» **Exercise objective**: Each entry below should be written out exactly as it is, with no pictures.

BEGIN Entries provided

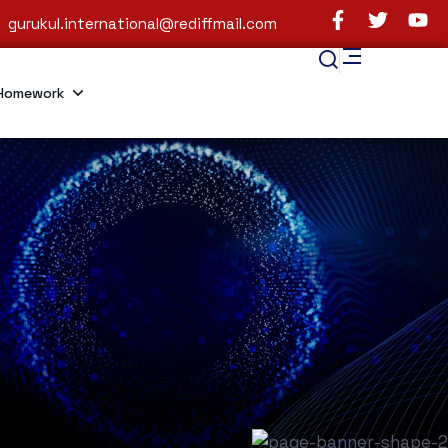
gurukul.international@rediffmail.com
Homework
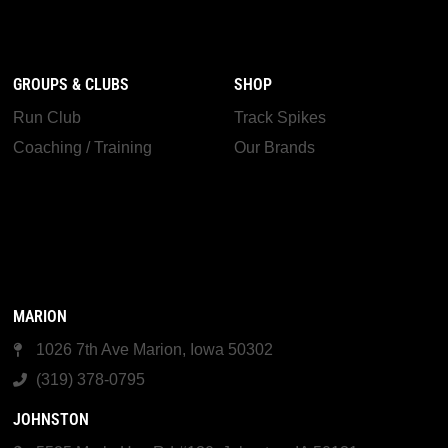
GROUPS & CLUBS
SHOP
Run Club
Track Spikes
Coaching / Training
Our Brands
MARION
1026 7th Ave Marion, Iowa 50302
(319) 378-0795
JOHNSTON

END Entries provided

» **Result for this exercise**:
gurukul.international@rediffmail.com
Homework
GROUPS & CLUBS
SHOP
Run Club
Track Spikes
Coaching / Training
Our Brands
MARION
1026 7th Ave Marion, Iowa 50302
(319) 378-0795
JOHNSTON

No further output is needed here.